Indeed, studies have shown that the bonds seniors form with their pets can help with a wide range of issues that older adults often contend with. Pets make it easier to set a routine and stick to it, which can have considerable physical and mental health benefits. Pets combat loneliness, reduce stress and anxiety, and even take your mind off pain. There is also research to suggest that elderly pet owners are more likely to exercise and eat well, which can help with blood sugar levels, cholesterol, blood pressure, and more.
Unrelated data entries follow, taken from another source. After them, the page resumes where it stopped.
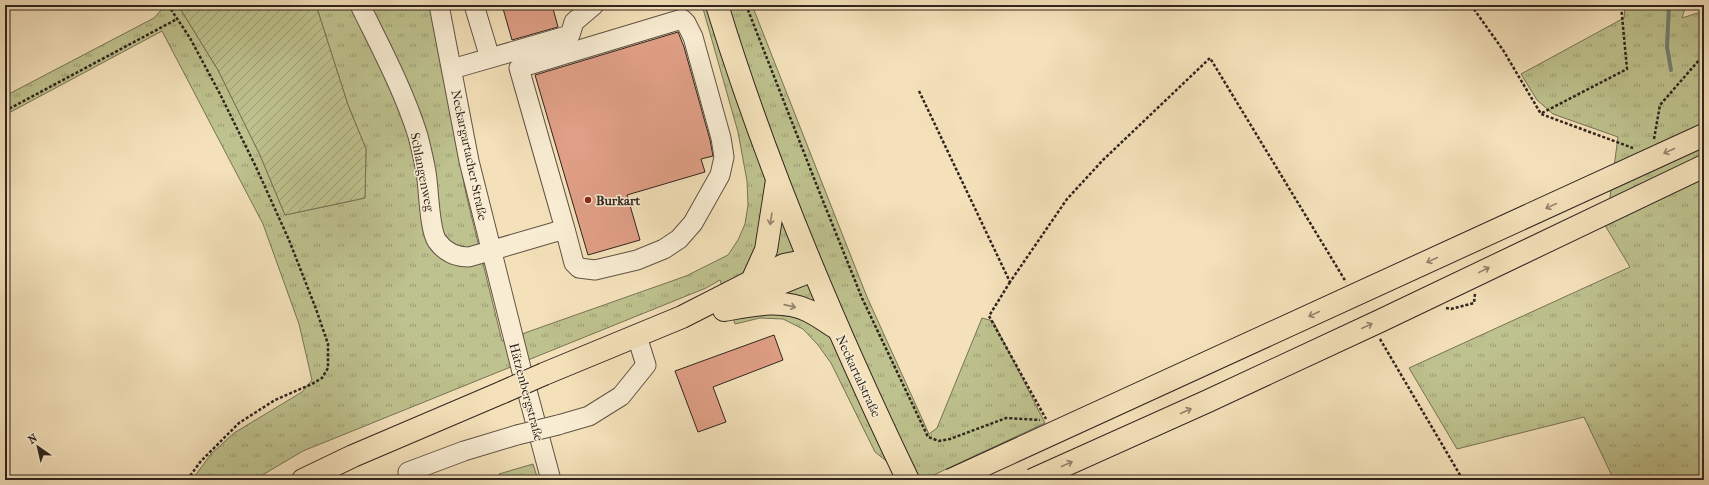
<svg xmlns="http://www.w3.org/2000/svg" width="1709" height="485" font-family="'IM FELL French Canon',serif">
<style>
.grass{fill:url(#grass-tufts);stroke:#777356}
.garden{fill:url(#garden-furrows);stroke:#777356}
.lines{fill:none;stroke-linecap:round;stroke-linejoin:round}
.stream{stroke:#718073;stroke-width:4}
.building{fill:#e09f86;stroke:#30241e}
.minor-casing{stroke:#615345;stroke-width:21}
.major-casing{stroke:#30241e;stroke-width:24}
.highway-casing{stroke:#30241e;stroke-width:24}
.path{stroke:#30241e;stroke-width:2.5;stroke-dasharray:3 2;stroke-linecap:butt}
.minor{stroke:#f8ecd2;stroke-width:19}
.major{stroke:#f4e1ba;stroke-width:22}
.highway{stroke:#f4e1ba;stroke-width:22}
.minor-bridge-casing{stroke:#615345;stroke-width:21;stroke-linecap:butt}
.highway-bridge-casing{stroke:#30241e;stroke-width:24;stroke-linecap:butt}
.minor-bridge{stroke:#f8ecd2;stroke-width:19}
.highway-bridge{stroke:#f4e1ba;stroke-width:22}
.oneway{stroke:#92826c}
.poi-dot{fill:#8f2418;stroke:#f8ecd2;stroke-width:1.5}
.labels{text-anchor:middle;stroke-width:3;stroke-linejoin:round;paint-order:stroke}
.street-label{font-size:13px;fill:#30241e;stroke:#f8ecd2}
.poi-label{font-size:13px;font-weight:bold;fill:#30241e;stroke:#f8ecd2;text-anchor:start}
</style>
<defs>
<pattern id="grass-tufts" width="24" height="20" patternUnits="userSpaceOnUse"><rect width="24" height="20" fill="#bec28e"/><path d="M3 7l-1-3M5 7V3M7 7l1-3M15 17l-1-3M17 17v-4M19 17l1-3" fill="none" stroke="#9b9d73"/></pattern>
<pattern id="garden-furrows" width="10" height="10" patternUnits="userSpaceOnUse"><rect width="10" height="10" fill="#bec28e"/><path d="M-1 1l2-2M0 10L10 0M9 11l2-2" fill="none" stroke="#9b9d73"/></pattern>
</defs>
<rect width="100%" height="100%" fill="#f4e1ba"/>
<filter id="stains"><feTurbulence type="fractalNoise" baseFrequency=".005" numOctaves="4"/><feColorMatrix values="0 0 0 0 .2 0 0 0 0 .09 0 0 0 0 .02 0 0 0 .5 -.17"/></filter>
<radialGradient id="worn" r=".72"><stop offset=".6" stop-color="#630" stop-opacity="0"/><stop offset="1" stop-color="#630" stop-opacity=".3"/></radialGradient>
<g class="grass">
<path d="M159 5H178L218 70 260 155 285 215 365 198 366 149 348 105 316 5H430L466 194 502 341 686 276 728 255 738 240 745 224 748 205 747 181 738 132 702 5H752L867 297 929 434 937 428 982 318 993 321 1045 423 923 480H897L889 463 875 452 831 363 818 345 803 329 783 319 760 318 735 324 720 280 706 288 303 451 254 480H192L211 454 234 433 302 392 312 380 299 324 263 224 162 31 5 115V96L154 18 161 10Z"/>
<path d="M1625 5H1686L1682 18 1704 11V480H1614L1584 417 1457 449 1409 368 1630 267 1606 227 1618 137 1553 114 1537 100 1521 74 1624 18Z"/>
<path d="M533 464 538 480H500L499 474Z"/>
</g>
<path class="garden" d="M178 5H316L348 105 366 149 365 198 285 215 260 155 218 70Z"/>
<g class="lines">
<path class="stream" d="M1669 5 1667 47 1671 70"/>
</g>
<g class="building">
<path d="M502 5H552L558 27 512 40Z"/>
<path d="M678 32 684 47 710 140 713 156 701 159 705 172 627 195 640 240 588 255 535 75Z"/>
<path d="M774 335 783 360 713 387 726 422 698 432 675 371Z"/>
</g>
<g class="lines">
<g class="minor-casing">
<g id="minor">
<path d="M360 5C381 48 404 91 418 136 421 148 424 160 426 172 429 189 429 229 437 241 445 252 456 257 469 257L565 229 574 263 579 268 595 270 637 260 664 249 679 239 693 223 720 175 724 157 721 138 693 37 686 23 682 19 519 68 565 229"/>
<path d="M439 5 469 161 522 372 551 480"/>
<path d="M474 5 490 58"/>
<path d="M452 69 570 35 574 22 594 5"/>
<path d="M558 425 589 416 621 396 646 365 640 346"/>
<path d="M408 472 464 451 517 435"/>
</g>
</g>
<g class="major-casing">
<path id="major" d="M717 5C767 169 834 326 908 480"/>
</g>
<g class="highway-casing">
<g id="highway">
<path d="M752 281 766 250 777 180"/>
<path d="M754 294 813 270"/>
<path d="M724 310C752 305 782 298 809 311 819 316 828 323 838 329"/>
<path d="M544 374 682 317 784 265 809 260"/>
<path d="M303 480 353 456 503 392"/>
</g>
</g>
<g class="path">
<path d="M168 5 190 38 220 94 256 167 289 240 316 309 328 344V368L322 378 312 384 275 400 239 423 201 461 187 480"/>
<path d="M746 5 819 191 862 298 928 437 939 441 950 439 1006 418 1040 420"/>
<path d="M1471 5 1503 50 1541 114 1633 148"/>
<path d="M1700 59 1704 65"/>
<path d="M919 91 1010 282 1067 199 1103 160 1210 58 1346 282"/>
<path d="M5 111 177 19"/>
<path d="M1542 113 1627 69 1621 5"/>
<path d="M1654 139 1660 105 1700 59 1704 57"/>
<path d="M1010 282 989 316 1046 419"/>
<path d="M1446 308 1451 309 1474 303 1475 294"/>
<path d="M1380 339 1463 480"/>
</g>
<use href="#minor" class="minor"/>
<use href="#major" class="major"/>
<use href="#highway" class="highway"/>
<g class="minor-bridge-casing">
<path id="minor-bridge" d="M517 435 558 425"/>
</g>
<g class="highway-bridge-casing">
<g id="highway-bridge">
<path d="M503 392 544 374"/>
<path d="M951 480 1704 135"/>
<path d="M1032 480 1208 401 1382 320 1704 166"/>
</g>
</g>
<use href="#minor-bridge" class="minor-bridge"/>
<use href="#highway-bridge" class="highway-bridge"/>
</g>
<defs><path id="oneway-shaft" d="M-6 0H5M1.5-3L5.5 0L1.5 3" fill="none" stroke-width="1.6" stroke-linecap="round" stroke-linejoin="round"/></defs>
<g class="oneway">
<use href="#oneway-shaft" transform="translate(1669 151) rotate(155)"/>
<use href="#oneway-shaft" transform="translate(1551 206) rotate(155)"/>
<use href="#oneway-shaft" transform="translate(771 219) rotate(99)"/>
<use href="#oneway-shaft" transform="translate(1432 260) rotate(155)"/>
<use href="#oneway-shaft" transform="translate(1484 270) rotate(-26)"/>
<use href="#oneway-shaft" transform="translate(790 306) rotate(13)"/>
<use href="#oneway-shaft" transform="translate(1314 314) rotate(155)"/>
<use href="#oneway-shaft" transform="translate(1367 326) rotate(-25)"/>
<use href="#oneway-shaft" transform="translate(1186 411) rotate(-24)"/>
<use href="#oneway-shaft" transform="translate(1067 464) rotate(-24)"/>
</g>
<circle class="poi-dot" cx="588" cy="200" r="4"/>
<g class="labels">
<g class="street-label">
<text transform="translate(470 155) rotate(78)" y="5">Neckargartacher Straße</text>
<text transform="translate(423 172) rotate(79)" y="5">Schlangenweg</text>
<text transform="translate(859 376) rotate(65)" y="5">Neckartalstraße</text>
<text transform="translate(527 392) rotate(75)" y="5">Hätzenbergstraße</text>
</g>
<g class="poi-label">
<text x="596" y="205">Burkart</text>
</g>
</g>
<rect width="1709" height="485" fill="none" stroke="#f4e1ba" stroke-width="20"/>
<rect x="6" y="6" width="1697" height="473" fill="none" stroke="#30241e" stroke-width="2"/>
<rect x="10" y="10" width="1689" height="465" fill="none" stroke="#30241e"/>
<g transform="translate(38 447) rotate(326)" stroke="#f8ecd2" stroke-width="3" paint-order="stroke">
<path d="M0-3L7 15L0 10L-7 15Z" fill="#30241e"/>
<text y="-6" font-size="11" font-weight="bold" text-anchor="middle" fill="#30241e">N</text>
</g>
<rect width="100%" height="100%" filter="url(#stains)"/>
<rect width="100%" height="100%" fill="url(#worn)"/>
</svg>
Of course, it’s important to take certain considerations into account before getting a pet for a senior, or before an older adult makes the decision to adopt a new friend. While pets can provide considerable companionship and love, not every senior is necessarily equipped to take care of an animal. Dogs, especially, can require quite a lot of work, from regular walks and exercise to routine trips outdoors to go to the bathroom. For some seniors, these factors can actually be beneficial: they offer motivation to get outside and be more active, and can even increase socialization. However, for older seniors who aren’t as mobile or who are at risk for falling down, walking a dog can be difficult or even dangerous. Cats are considerably lower maintenance – though they still require regular food, water, and litterbox cleaning.
Luckily, even for seniors who aren’t in an ideal position to adopt a pet, there are still opportunities to experience some of the companionship and interaction that pets can bring. There are now sophisticated robotic cats and dogs that interact with their owners and respond to touch in much the same way flesh and blood animals do. They don’t have the unique personalities that you get from a real animal, but they have been successfully used with Alzheimer’s patients and are a worthwhile option for elderly animal lovers who can no longer take care of a pet.